Locomotion to overcome forced-perspective distortions.

Dimensional Size

Compare relative sizes of objects across vantage points.

Spatial Distance

Compare relative distances with respect to a reference object.

Enumerative Perception

Counting under occlusion, segmentation, and ambiguity.

Counting w/ Occlusion

Count objects partially obscured by other scene elements.

Spatial Segmentation

Count objects separated across distinct spatial regions.

Category Ambiguity

Count visually similar objects requiring fine-grained distinction.

Merged Observation

Count groups that appear visually merged from a single view.

Illumination Variability

Count objects under challenging or non-uniform lighting.

Structural Enclosure

Count objects hidden within enclosed or covered spaces.

Spatial Relations

Navigation to vantage points that break projective symmetry.

Linear Alignment

Whether objects are arranged along a common axis.

Geometric Configuration

Identify the shape formed by a set of objects (e.g., equilateral triangle).

Physical Contact

Detect whether two or more objects are in direct contact.

Cognitive Mapping

Multi-step locomotion to construct topological representations.

Topology & Connectivity

Whether two locations or regions are mutually reachable.

Traversable Passage

Identify navigable corridors or passageways between regions.

Regional Boundary

Identify and delineate distinct functional spatial regions.

Long-Term Navigation

Plan multi-step navigation toward a distant goal.
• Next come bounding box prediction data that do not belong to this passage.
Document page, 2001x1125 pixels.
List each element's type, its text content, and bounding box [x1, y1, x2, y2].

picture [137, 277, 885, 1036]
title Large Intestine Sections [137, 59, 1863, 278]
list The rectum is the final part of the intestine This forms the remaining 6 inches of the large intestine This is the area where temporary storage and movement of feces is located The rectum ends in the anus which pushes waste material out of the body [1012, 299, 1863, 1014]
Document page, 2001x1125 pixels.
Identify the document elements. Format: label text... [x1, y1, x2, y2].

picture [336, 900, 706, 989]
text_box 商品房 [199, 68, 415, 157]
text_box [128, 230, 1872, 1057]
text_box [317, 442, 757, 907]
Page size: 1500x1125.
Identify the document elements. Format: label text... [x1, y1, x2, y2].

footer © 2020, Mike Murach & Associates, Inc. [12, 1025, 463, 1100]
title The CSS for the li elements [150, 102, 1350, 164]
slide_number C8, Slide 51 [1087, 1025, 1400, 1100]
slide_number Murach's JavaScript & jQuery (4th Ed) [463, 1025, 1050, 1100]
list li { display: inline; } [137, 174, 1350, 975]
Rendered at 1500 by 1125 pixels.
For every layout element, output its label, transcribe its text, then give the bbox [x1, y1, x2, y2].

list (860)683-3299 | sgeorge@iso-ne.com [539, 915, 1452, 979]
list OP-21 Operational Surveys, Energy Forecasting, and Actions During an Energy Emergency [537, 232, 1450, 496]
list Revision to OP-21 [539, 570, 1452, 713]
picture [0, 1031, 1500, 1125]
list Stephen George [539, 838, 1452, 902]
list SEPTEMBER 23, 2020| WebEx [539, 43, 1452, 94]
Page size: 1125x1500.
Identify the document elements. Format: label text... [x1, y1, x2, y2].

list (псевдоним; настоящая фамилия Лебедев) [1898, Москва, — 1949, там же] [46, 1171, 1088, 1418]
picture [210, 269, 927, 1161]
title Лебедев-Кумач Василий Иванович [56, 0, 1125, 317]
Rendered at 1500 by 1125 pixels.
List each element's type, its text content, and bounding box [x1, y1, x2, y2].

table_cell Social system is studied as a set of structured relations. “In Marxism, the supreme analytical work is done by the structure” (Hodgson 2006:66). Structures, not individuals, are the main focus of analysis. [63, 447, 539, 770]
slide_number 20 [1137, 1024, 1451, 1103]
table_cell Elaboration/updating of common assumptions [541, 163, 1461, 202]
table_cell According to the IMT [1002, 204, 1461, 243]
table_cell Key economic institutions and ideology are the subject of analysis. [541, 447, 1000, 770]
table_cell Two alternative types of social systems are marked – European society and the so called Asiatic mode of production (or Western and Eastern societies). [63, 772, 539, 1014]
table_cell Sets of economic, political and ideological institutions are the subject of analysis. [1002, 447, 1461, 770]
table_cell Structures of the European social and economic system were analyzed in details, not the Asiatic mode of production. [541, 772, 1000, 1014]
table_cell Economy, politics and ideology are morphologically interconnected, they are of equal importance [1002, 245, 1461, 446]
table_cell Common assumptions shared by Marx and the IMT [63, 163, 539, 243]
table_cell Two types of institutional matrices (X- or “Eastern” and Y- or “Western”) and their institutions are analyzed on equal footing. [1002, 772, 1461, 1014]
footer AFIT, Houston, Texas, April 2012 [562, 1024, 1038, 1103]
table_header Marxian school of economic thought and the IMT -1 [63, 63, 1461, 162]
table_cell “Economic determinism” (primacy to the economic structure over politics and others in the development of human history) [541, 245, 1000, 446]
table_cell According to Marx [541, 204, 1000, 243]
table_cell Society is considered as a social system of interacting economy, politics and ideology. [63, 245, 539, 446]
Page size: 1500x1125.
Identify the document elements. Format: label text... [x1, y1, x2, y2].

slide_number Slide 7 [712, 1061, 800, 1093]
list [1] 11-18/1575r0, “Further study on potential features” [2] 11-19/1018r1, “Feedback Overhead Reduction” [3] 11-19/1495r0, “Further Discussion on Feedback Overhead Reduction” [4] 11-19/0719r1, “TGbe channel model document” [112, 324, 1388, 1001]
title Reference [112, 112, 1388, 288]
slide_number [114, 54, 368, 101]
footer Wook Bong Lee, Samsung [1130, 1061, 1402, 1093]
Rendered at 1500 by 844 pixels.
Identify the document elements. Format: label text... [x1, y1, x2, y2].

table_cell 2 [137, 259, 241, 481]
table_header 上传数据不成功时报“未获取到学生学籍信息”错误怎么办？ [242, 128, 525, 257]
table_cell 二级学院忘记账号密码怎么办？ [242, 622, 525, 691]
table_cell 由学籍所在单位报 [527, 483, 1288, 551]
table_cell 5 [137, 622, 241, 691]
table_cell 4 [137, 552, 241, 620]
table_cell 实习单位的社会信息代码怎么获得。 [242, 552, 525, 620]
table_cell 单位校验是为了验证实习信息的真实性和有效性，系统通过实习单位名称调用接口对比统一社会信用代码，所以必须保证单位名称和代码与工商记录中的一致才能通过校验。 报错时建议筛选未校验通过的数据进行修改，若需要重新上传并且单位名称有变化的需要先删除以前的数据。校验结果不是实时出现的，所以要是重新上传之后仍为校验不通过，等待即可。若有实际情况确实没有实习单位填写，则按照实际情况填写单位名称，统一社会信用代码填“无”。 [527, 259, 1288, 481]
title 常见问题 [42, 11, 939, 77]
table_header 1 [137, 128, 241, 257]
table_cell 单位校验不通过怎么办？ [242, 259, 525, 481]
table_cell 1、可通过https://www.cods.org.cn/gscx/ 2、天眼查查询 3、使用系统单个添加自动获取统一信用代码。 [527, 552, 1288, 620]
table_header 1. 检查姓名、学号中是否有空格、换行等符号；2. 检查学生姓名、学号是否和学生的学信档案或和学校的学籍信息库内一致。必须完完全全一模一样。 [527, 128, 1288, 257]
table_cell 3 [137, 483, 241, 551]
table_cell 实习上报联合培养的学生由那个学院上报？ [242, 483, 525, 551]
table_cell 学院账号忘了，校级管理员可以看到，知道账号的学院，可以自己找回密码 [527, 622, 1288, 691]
Temporal Scene Understanding

Manipulation and interaction to trigger or observe state changes.

Unobserved State Change

Infer scene changes that occurred during an unobserved interval.

Multi-Agent Interaction

Reason about scene dynamics induced by other agents.

Action Sequencing

Reasoning over ordered actions to determine causal dependencies.

Action Order Inference

Determine the correct procedural ordering of an action sequence.